The morning of July 20, 1864, McPherson was swinging toward Atlanta on the left of all Sherman's troops. Schofield pressing on in the center, and my two divisions, Wood's and Stanley's, touching Schofield's right by extended picket lines, were still following the Atlanta road via Decatur.

All these troops situated or in motion nearly two miles to the left of the gap that existed between Wood and Newton, constituted this day a maneuvering army by itself. Sherman, with Schofield, near the center, here took direct cognizance, as far as he could, of all that was going on. Sherman, knowing Hood's characteristics, felt that he would attack him and believed that he would make his first offensive effort against McPherson or Schofield, because the movements of these commanders were aimed threateningly against all his communications. Already the Augusta road was cut by them in several places and miles of it destroyed.

Wheeler, with Confederate cavalry, opposite McPherson, being driven by artillery, was slowly falling back toward Atlanta. Hood, much troubled by McPherson's steady approach, directed Wheeler in his own blunt way to fight harder, and assured him that G. W. Smith with his troops was behind him, and would vigorously support his resistance. [609]

McPherson's left division, farthest south, drove Wheeler's cavalry constantly backward, though slowly, toward Atlanta. This division of McPherson's army was commanded by General Gresham (in after years Secretary of State with Harrison). Gresham's advance was fearless and well timed.

Some points were vastly more important than others. A round hill, free of trees, which Gresham approached, leading on his men, was attempted. We may say that his position was indeed the keypoint to the splendid defense made two days later by the Army of the Tennessee. It was here that Gresham while ascending the slope, was severely wounded by a sharpshooter. He was not only an able and gallant officer in action, but excellent in council. His loss from the front at this time was much felt.

Of course, an important position like this hill, in plain sight of the Atlanta forts, Hood's division commander on his right essayed again and again to regain, but Leggett's division and Gresham's stoutly held their ground and repelled every hostile assault.

▸ **Provided data**:
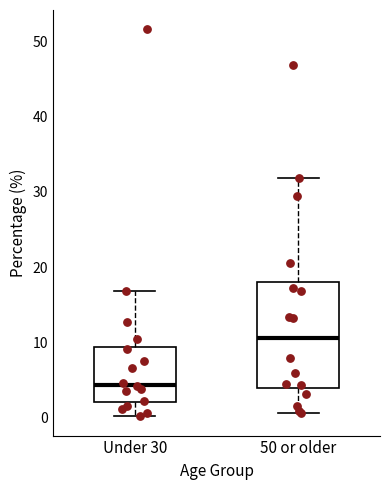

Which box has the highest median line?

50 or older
--
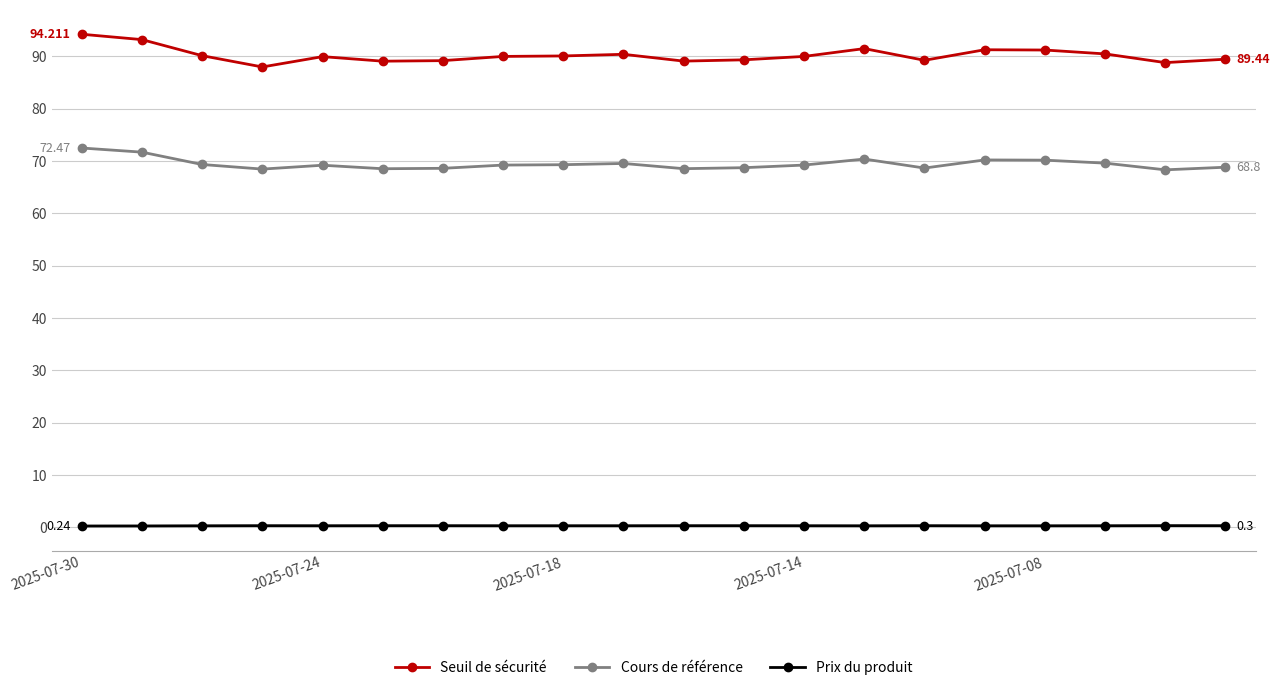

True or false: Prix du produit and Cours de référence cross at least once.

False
---
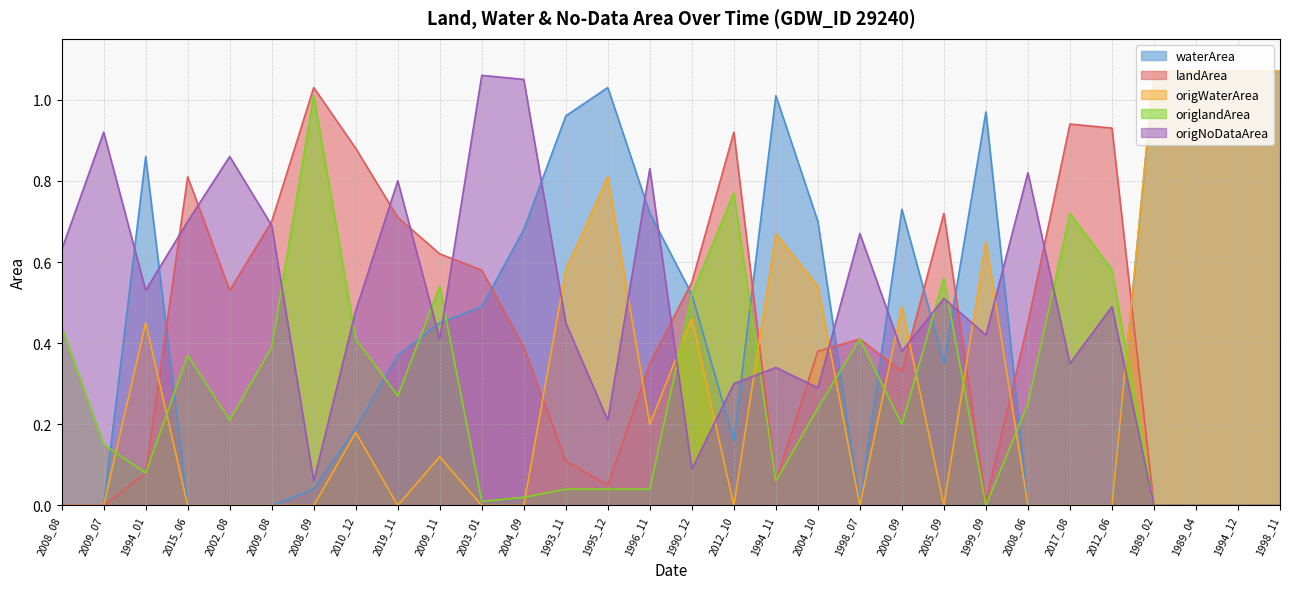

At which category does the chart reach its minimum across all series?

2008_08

▸ **What to produce**: Print the part of the Atlanta campaign passage from "McPherson's left division, farthest" up to and including "was much felt.", with no changes.

▸ **Task output**:
McPherson's left division, farthest south, drove Wheeler's cavalry constantly backward, though slowly, toward Atlanta. This division of McPherson's army was commanded by General Gresham (in after years Secretary of State with Harrison). Gresham's advance was fearless and well timed.

Some points were vastly more important than others. A round hill, free of trees, which Gresham approached, leading on his men, was attempted. We may say that his position was indeed the keypoint to the splendid defense made two days later by the Army of the Tennessee. It was here that Gresham while ascending the slope, was severely wounded by a sharpshooter. He was not only an able and gallant officer in action, but excellent in council. His loss from the front at this time was much felt.